Als Tatgericht wird das Gericht der Tatsacheninstanz bezeichnet.
Es ist die Instanz, die den Sachverhalt aufklärt, Beweise erhebt und über das Ergebnis der Beweisaufnahme nach eigener Überzeugung entscheidet. Es beantwortet die Frage, was tatsächlich geschehen ist, und legt damit die Grundlage für die rechtliche Bewertung des Falles.

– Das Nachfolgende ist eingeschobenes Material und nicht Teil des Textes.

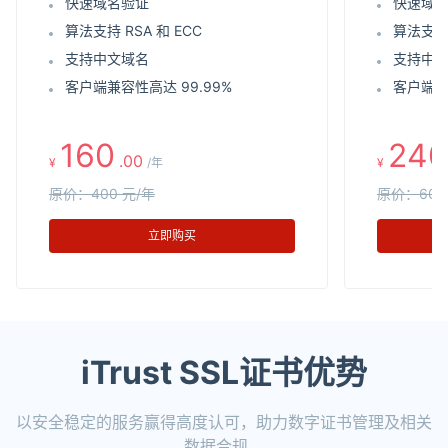
快速域名验证
快速域
算法支持 RSA 和 ECC
算法支持 
支持中文域名
支持中
客户端兼容性高达 99.99%
客户端兼
160
240
.00
¥
/年
¥
原价：400 元/年
原价：600
立即购买
iTrust SSL证书优势
以安全稳定的服务赢得高度认可，助力数字证书管理及相关
数据合规。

Im Verkehrs- und Bußgeldrecht ist das Tatgericht regelmäßig das Amtsgericht: Es verhandelt nach einem Einspruch gegen den Bußgeldbescheid und entscheidet erstinstanzlich über Ordnungswidrigkeiten und Verkehrsstraftaten (§ 68 OWiG).
Die Entscheidung des Gerichts ergeht auf der Grundlage und gemäß der freien richterlichen Überzeugung. Im Strafverfahren beruht sie auf § 261 StPO, im Zivilverfahren auf § 286 ZPO. Im Ordnungswidrigkeitenverfahren beruht sie – über die Verweisung des § 46 Abs. 1 OWiG – gleichfalls auf § 261 StPO.

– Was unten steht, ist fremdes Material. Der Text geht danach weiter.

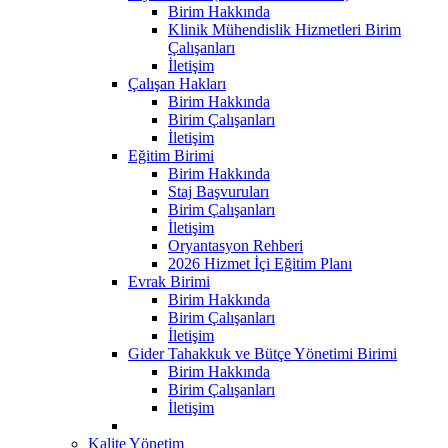
Birim Hakkında
Klinik Mühendislik Hizmetleri Birim
Çalışanları
İletişim
Çalışan Hakları
Birim Hakkında
Birim Çalışanları
İletişim
Eğitim Birimi
Birim Hakkında
Staj Başvuruları
Birim Çalışanları
İletişim
Oryantasyon Rehberi
2026 Hizmet İçi Eğitim Planı
Evrak Birimi
Birim Hakkında
Birim Çalışanları
İletişim
Gider Tahakkuk ve Bütçe Yönetimi Birimi
Birim Hakkında
Birim Çalışanları
İletişim
Kalite Yönetim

Starre Beweisregeln bestehen für das Tatgericht nicht. Die erhobenen Beweise müssen jedoch vollständig, widerspruchsfrei und unter Beachtung der Denkgesetze sowie gesicherter Erfahrungssätze gewürdigt werden. Bloße Vermutungen können eine Verurteilung ebenso wenig tragen wie eine Würdigung, die wesentliche Beweisergebnisse unberücksichtigt lässt.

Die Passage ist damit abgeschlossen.